- **Task description**
Copy the items below line for line, keeping every character the same.

- **Source data**
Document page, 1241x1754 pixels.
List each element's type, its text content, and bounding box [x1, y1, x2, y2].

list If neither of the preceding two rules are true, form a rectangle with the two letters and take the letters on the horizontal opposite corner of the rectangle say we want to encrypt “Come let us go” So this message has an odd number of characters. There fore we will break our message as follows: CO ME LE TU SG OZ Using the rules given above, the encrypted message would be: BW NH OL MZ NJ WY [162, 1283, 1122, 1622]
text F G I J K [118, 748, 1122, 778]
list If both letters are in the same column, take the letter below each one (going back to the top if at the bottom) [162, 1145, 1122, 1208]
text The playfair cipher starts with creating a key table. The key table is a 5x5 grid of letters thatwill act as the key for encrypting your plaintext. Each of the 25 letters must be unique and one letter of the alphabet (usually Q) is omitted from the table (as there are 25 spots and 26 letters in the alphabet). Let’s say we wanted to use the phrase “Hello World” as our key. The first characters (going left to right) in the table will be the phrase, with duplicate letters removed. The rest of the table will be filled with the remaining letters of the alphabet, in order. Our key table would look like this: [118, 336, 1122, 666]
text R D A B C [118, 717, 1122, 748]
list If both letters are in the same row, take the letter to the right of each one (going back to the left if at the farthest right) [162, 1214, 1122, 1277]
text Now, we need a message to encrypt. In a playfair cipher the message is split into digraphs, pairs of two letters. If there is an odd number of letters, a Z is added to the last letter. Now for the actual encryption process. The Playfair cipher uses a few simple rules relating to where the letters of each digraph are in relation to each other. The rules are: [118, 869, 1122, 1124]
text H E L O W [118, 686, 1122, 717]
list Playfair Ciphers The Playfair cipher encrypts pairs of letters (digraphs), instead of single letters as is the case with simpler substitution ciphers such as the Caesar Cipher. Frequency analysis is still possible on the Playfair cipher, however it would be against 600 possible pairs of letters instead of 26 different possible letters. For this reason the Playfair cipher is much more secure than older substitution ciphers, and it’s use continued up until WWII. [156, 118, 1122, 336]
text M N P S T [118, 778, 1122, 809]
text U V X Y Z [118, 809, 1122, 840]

- **Task answer**
Document page, 1241x1754 pixels.
List each element's type, its text content, and bounding box [x1, y1, x2, y2].

list If neither of the preceding two rules are true, form a rectangle with the two letters and take the letters on the horizontal opposite corner of the rectangle say we want to encrypt “Come let us go” So this message has an odd number of characters. There fore we will break our message as follows: CO ME LE TU SG OZ Using the rules given above, the encrypted message would be: BW NH OL MZ NJ WY [162, 1283, 1122, 1622]
text F G I J K [118, 748, 1122, 778]
list If both letters are in the same column, take the letter below each one (going back to the top if at the bottom) [162, 1145, 1122, 1208]
text The playfair cipher starts with creating a key table. The key table is a 5x5 grid of letters thatwill act as the key for encrypting your plaintext. Each of the 25 letters must be unique and one letter of the alphabet (usually Q) is omitted from the table (as there are 25 spots and 26 letters in the alphabet). Let’s say we wanted to use the phrase “Hello World” as our key. The first characters (going left to right) in the table will be the phrase, with duplicate letters removed. The rest of the table will be filled with the remaining letters of the alphabet, in order. Our key table would look like this: [118, 336, 1122, 666]
text R D A B C [118, 717, 1122, 748]
list If both letters are in the same row, take the letter to the right of each one (going back to the left if at the farthest right) [162, 1214, 1122, 1277]
text Now, we need a message to encrypt. In a playfair cipher the message is split into digraphs, pairs of two letters. If there is an odd number of letters, a Z is added to the last letter. Now for the actual encryption process. The Playfair cipher uses a few simple rules relating to where the letters of each digraph are in relation to each other. The rules are: [118, 869, 1122, 1124]
text H E L O W [118, 686, 1122, 717]
list Playfair Ciphers The Playfair cipher encrypts pairs of letters (digraphs), instead of single letters as is the case with simpler substitution ciphers such as the Caesar Cipher. Frequency analysis is still possible on the Playfair cipher, however it would be against 600 possible pairs of letters instead of 26 different possible letters. For this reason the Playfair cipher is much more secure than older substitution ciphers, and it’s use continued up until WWII. [156, 118, 1122, 336]
text M N P S T [118, 778, 1122, 809]
text U V X Y Z [118, 809, 1122, 840]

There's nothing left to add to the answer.